Scientists dredging the seafloor in the Atlantic Ocean several hundred miles east of Barbados in January were surprised when their sled got snagged -- and, after freeing it from the seafloor, even more surprised at what it brought up.
The sled's nets were filled with heavy metal orbs ranging in size from golf balls to softballs. Images captured by the sled showed an entire field of what turned out to be manganese nodules -- researchers say it's the largest such deposit ever found in the Atlantic.
(Story continues below image). The manganese nodules, discovered in January during a recent scientific expedition in the Atlantic, are up to 10 million years old.
"Manganese nodules are found in all oceans," Dr. Colin Devey, a geologist at the GEOMAR Helmholtz Centre for Ocean Research in Kiel, Germany and the expedition's chief scientist, said in a written statement. "But the largest deposits are known to occur in the Pacific. Nodules of this size and density in the Atlantic are not known."
The nodules were found during a 42-day expedition through Jan. 26 aboard the German research vessel SONNE, which explored the ocean between South America and Africa, Live Science reported.

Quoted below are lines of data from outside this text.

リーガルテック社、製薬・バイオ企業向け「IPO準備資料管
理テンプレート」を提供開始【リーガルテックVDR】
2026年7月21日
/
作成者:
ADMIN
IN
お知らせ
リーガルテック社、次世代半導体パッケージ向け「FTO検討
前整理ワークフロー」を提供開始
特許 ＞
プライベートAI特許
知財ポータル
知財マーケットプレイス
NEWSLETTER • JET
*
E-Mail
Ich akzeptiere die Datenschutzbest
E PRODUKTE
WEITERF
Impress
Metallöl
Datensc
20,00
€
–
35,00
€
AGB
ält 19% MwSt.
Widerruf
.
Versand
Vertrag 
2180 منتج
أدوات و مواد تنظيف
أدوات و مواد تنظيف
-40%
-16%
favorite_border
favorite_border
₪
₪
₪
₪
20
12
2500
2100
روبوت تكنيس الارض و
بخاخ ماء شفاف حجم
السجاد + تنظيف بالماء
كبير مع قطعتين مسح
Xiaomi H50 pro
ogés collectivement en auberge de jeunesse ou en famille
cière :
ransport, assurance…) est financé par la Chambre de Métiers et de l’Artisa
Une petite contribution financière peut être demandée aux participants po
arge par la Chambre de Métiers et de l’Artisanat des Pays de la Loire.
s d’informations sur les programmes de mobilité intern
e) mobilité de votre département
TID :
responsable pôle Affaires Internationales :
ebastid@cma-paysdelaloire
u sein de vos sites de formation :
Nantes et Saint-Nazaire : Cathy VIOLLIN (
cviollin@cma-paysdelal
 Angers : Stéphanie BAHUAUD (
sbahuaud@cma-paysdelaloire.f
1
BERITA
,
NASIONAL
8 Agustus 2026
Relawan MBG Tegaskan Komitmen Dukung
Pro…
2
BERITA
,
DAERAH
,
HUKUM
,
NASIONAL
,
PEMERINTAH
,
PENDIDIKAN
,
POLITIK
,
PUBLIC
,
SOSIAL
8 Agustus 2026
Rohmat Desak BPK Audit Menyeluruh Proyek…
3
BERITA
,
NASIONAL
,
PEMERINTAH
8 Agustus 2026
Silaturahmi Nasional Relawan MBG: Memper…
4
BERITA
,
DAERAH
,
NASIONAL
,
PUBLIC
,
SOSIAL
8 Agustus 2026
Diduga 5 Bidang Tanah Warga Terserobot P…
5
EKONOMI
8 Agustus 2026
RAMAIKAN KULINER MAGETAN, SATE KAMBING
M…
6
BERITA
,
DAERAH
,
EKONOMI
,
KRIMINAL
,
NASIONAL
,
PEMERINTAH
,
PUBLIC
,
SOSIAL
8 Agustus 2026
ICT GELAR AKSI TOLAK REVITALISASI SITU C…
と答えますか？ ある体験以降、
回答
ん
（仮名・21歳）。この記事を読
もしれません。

Some of the nodules may date back as far as 10 million years, as they tend to grow one to five millimeters every million years. That means they may provide insight into Earth's ancient environmental past, according to the researchers.
As to how the nodules form, the researchers said that's still a bit of a mystery.

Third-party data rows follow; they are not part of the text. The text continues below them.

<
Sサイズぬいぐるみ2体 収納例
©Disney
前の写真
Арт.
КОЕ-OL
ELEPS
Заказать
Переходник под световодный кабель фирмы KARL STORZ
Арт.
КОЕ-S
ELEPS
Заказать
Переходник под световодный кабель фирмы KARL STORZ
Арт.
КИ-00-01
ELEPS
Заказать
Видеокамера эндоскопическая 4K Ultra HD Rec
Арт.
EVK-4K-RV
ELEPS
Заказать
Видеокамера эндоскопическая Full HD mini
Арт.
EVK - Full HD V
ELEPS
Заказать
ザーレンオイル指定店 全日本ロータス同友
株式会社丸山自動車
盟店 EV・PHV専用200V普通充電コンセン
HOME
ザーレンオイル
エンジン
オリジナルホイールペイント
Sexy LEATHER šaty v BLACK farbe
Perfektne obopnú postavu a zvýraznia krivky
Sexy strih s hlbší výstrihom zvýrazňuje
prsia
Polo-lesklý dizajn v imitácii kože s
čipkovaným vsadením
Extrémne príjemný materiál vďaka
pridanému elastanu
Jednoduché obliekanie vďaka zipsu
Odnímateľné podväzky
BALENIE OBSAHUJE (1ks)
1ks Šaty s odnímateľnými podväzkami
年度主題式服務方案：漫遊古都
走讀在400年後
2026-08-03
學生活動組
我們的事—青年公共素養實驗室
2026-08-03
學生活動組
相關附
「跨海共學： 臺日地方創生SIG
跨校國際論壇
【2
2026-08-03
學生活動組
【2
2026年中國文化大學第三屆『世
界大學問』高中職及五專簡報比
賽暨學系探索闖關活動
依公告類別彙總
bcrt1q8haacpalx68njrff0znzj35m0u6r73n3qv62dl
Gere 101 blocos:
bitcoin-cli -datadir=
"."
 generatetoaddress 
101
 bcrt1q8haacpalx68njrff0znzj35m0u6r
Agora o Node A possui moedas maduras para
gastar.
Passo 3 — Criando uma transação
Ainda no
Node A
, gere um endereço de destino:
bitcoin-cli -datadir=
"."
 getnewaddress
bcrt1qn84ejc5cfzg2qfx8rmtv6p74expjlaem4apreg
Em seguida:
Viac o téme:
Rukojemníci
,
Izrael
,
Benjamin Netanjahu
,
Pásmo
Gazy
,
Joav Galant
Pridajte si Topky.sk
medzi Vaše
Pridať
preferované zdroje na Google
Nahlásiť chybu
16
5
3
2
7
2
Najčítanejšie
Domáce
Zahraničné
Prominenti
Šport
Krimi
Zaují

The so-called "epibenthic" sled generally collects biological samples on the seabed.
Along with manganese, the nodules consist of copper, nickel and cobalt -- and may contain the rare earth elements used in smart phones and other high-tech electronics. For that reason, they're raising a debate over the risks and potential for deep-sea mining.
"Many questions about potential ore mining in the deep sea, however, are still unanswered," Dr. Matthias Haeckel, a GEOMAR researcher who is coordinating a three-year project to explore the potential environmental impact of deep-sea mining, said in a written statement. "We should get to know the deep sea better before we start to change it on potentially large scale."